Rentrée des classes 2022 : Douze millions d’élèves retrouvent ce jeudi le chemin de l’école

EDUCATION Une nouvelle année scolaire commence pour 6,5 millions d’écoliers, 3,4 millions de collégiens et 2,2 millions de lycéens

20 Minutes avec AFP
C'est la rentrée scolaire en France ce 1er septembre 2022.
C'est la rentrée scolaire en France ce 1er septembre 2022. — AFP

Quelque 12 millions d’élèves vont entendre leur réveil puis la cloche sonner ce jeudi. C’est en effet la rentrée et il y aura « un professeur devant chaque classe », a promis le gouvernement, malgré une crise inédite de recrutement des enseignants, qui fait planer une inquiétude pour cette année scolaire.

Après deux mois de vacances, écoliers (6,5 millions), collégiens (3,4 millions) et lycéens (2,2 millions) vont retrouver les copains, découvrir leurs professeurs et connaître leur emploi du temps. Pour l’occasion, Emmanuel Macron « à tenu à adresser un message aux élèves victimes de harcèlement : vous n’êtes pas seuls », a twitté le chef de l’Etat sur le compte de l’Elysée mercredi soir.

Après la crise sanitaire, la crise du recrutement

Contrairement aux deux rentrées précédentes, enseignants et élèves ne porteront pas le masque, en raison de l’accalmie sur le front du Covid-19. Il y a deux ans, les collégiens et lycéens avaient dû le mettre. L’an dernier, c’était le cas de tous les élèves à partir du CP. Le protocole applicable à cette rentrée sera au niveau « socle », le plus bas du nouveau cadre sanitaire. Il prévoit, outre l’absence de masque, que les élèves soient accueillis en présentiel, sans restriction pour les activités physiques et sans limitation de brassage entre eux.

La rentrée avait eu lieu l’an dernier sous le sceau de la crise sanitaire. Cette année, c’est sous celui de la crise du recrutement des enseignants qu’elle se déroulera. Un phénomène qui n’est pas nouveau mais qui s’est encore aggravé cette année, avec plus de 4.000 postes non pourvus aux concours, sur 27.300 postes ouverts dans le public et le privé (et 850.000 enseignants au total).
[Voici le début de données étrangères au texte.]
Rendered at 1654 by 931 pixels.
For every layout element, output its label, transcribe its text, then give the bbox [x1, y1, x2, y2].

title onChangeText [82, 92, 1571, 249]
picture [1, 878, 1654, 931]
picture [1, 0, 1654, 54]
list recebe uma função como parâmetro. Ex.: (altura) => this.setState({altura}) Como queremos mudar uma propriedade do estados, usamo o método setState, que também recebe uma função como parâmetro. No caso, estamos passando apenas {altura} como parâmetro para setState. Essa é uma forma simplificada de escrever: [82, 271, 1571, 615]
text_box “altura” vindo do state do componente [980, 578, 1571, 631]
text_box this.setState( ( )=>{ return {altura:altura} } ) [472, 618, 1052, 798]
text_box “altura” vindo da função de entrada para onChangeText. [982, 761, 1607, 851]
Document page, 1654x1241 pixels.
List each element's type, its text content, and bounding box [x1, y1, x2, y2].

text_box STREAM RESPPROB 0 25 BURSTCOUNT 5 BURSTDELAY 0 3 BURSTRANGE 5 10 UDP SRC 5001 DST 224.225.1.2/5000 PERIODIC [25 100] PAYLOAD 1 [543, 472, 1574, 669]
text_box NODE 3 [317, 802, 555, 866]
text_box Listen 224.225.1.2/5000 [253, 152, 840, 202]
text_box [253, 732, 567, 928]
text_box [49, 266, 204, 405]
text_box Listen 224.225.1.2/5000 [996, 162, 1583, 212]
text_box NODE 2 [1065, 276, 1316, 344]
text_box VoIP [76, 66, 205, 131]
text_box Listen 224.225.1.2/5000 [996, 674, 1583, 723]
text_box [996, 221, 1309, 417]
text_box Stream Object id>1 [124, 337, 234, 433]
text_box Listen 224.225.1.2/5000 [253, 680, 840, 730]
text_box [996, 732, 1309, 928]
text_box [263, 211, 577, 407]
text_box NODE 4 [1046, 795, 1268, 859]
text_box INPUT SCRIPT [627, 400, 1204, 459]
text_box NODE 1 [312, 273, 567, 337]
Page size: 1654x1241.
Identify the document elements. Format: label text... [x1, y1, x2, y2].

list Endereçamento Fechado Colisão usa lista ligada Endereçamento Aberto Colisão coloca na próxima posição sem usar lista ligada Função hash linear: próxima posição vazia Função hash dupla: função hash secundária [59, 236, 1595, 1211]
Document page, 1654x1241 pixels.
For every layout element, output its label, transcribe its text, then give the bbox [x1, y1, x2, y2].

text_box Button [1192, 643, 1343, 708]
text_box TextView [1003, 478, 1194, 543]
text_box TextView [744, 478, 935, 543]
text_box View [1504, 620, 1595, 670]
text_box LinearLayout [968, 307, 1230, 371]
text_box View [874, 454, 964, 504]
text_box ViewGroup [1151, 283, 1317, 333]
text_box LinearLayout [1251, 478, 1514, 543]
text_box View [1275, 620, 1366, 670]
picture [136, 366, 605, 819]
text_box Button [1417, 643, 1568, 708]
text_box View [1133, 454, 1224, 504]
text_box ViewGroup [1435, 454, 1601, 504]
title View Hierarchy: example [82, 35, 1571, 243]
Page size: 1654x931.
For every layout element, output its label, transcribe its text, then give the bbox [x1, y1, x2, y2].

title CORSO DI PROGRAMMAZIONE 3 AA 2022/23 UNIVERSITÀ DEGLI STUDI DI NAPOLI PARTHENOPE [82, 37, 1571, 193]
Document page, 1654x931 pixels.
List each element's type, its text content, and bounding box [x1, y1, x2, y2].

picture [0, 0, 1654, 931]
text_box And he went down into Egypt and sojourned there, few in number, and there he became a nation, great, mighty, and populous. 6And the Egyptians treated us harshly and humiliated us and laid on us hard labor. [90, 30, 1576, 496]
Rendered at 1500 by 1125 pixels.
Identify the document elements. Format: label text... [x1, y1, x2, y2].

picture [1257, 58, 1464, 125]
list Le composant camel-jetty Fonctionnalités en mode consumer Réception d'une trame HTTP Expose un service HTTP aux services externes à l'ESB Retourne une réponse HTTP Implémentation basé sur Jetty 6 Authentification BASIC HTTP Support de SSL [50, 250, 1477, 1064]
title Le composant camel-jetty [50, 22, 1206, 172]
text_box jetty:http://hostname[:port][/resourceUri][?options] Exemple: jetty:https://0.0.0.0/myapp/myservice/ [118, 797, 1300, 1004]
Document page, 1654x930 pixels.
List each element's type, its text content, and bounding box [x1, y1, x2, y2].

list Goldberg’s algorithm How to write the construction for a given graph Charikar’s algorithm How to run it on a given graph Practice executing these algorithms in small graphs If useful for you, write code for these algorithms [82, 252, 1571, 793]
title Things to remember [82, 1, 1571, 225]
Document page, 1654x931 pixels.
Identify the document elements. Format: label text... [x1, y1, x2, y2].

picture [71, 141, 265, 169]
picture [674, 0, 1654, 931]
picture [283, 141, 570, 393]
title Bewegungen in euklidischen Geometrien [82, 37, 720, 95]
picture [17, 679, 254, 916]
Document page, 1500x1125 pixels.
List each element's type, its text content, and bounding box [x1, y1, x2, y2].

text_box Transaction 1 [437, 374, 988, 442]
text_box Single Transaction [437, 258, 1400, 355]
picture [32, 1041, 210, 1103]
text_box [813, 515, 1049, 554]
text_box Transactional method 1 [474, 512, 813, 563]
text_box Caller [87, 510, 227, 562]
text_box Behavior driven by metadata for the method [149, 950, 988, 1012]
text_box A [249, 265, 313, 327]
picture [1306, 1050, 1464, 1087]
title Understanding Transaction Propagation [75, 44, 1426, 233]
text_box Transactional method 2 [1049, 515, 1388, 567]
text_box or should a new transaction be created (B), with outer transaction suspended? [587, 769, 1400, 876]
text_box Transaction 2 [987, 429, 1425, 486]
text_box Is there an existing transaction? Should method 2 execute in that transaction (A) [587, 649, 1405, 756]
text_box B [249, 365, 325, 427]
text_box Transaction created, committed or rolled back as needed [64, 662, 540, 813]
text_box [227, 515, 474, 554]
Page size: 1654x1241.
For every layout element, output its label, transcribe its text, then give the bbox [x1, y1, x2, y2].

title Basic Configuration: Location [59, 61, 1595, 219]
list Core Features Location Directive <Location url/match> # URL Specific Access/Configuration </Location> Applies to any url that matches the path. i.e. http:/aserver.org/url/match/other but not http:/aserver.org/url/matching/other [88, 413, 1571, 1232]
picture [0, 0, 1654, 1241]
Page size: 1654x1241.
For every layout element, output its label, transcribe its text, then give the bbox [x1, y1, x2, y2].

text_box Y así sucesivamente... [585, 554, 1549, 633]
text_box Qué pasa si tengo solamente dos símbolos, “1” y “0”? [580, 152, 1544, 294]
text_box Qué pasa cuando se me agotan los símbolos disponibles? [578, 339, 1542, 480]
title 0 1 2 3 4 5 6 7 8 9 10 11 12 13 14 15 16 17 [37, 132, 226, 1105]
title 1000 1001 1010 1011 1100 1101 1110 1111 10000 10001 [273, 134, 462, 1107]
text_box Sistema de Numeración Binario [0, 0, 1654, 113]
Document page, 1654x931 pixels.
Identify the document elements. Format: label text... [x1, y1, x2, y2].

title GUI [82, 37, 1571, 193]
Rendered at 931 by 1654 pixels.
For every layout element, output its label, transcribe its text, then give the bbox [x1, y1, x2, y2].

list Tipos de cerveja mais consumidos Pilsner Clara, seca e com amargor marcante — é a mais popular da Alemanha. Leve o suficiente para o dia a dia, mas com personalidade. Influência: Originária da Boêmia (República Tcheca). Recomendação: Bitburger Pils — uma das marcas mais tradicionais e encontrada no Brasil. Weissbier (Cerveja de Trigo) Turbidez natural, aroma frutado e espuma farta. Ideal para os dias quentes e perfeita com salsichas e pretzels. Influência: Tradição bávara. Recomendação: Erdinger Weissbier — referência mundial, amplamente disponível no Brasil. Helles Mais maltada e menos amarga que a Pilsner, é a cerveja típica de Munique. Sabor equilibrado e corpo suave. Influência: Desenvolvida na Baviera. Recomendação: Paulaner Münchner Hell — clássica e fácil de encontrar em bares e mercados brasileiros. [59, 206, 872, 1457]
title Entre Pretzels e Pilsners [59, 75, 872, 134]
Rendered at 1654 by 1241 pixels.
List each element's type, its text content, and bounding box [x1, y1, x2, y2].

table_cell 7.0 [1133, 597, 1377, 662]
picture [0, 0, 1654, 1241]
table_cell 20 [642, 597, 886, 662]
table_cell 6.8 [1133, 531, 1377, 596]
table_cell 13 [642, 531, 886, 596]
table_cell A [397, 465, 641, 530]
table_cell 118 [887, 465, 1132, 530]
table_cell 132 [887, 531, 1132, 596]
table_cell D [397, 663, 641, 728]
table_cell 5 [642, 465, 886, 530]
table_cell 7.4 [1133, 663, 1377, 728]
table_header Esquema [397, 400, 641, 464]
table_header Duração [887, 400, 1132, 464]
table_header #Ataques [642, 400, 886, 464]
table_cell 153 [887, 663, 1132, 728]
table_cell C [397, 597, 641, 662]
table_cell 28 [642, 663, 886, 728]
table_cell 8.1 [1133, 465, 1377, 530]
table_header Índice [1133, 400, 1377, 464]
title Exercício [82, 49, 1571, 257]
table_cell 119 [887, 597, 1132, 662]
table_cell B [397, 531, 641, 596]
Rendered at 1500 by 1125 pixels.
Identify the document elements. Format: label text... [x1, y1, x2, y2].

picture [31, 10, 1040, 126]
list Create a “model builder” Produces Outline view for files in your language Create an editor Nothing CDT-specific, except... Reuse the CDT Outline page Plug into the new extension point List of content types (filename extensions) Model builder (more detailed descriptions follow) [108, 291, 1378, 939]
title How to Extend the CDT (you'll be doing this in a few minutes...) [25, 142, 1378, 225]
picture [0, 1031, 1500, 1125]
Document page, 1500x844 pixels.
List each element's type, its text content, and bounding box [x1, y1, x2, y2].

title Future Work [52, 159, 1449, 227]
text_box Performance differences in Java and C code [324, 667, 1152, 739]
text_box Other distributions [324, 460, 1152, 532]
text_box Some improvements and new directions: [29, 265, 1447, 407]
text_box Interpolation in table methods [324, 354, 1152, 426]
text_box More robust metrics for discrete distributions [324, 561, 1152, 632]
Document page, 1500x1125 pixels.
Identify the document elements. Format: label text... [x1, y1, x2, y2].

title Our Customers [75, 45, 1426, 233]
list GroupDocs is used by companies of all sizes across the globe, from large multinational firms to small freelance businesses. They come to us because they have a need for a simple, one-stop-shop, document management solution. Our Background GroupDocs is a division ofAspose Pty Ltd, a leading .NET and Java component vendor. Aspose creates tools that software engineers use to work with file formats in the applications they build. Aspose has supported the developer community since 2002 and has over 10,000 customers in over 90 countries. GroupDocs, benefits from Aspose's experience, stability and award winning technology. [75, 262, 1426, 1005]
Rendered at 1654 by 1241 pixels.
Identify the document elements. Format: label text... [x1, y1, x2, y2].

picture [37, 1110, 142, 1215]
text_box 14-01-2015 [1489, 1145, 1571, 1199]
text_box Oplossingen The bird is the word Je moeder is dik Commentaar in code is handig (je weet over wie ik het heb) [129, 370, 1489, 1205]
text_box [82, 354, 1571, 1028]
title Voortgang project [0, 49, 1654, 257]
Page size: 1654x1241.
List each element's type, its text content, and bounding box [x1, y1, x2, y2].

Le ministre de l’Education Pap Ndiaye n’a de cesse de le répéter depuis plusieurs jours : même si les conditions « ne sont pas optimales », la rentrée sera « comparable à celle de l’année dernière ». Pour pallier à la pénurie, l’Education nationale a recruté des enseignants contractuels - 3.000 selon Pap Ndiaye - formés en quelques jours avant de se retrouver face à une classe. Afin de rassurer, encore, le ministre de l’Education, qui effectue sa première rentrée à ce poste, a répété que « plus de 80 % des contractuels ont déjà enseigné ».

« Des adultes devant les classes, pas des enseignants »

Il a toutefois anticipé les possibles tensions à venir en expliquant mardi sur RTL que cela « n’exclut pas au cours de l’année, des difficultés dans certaines disciplines ». Les inquiétudes sont d’ailleurs vives du côté des parents d’élèves comme des syndicats, qui dénoncent « un bricolage ». « On aura des adultes devant les classes, pas des enseignants », a par exemple critiqué le Snuipp-FSU, premier syndicat du primaire, qui craint déjà que le manque de remplaçants se fasse sentir dès les premiers congés maladie ou maternité.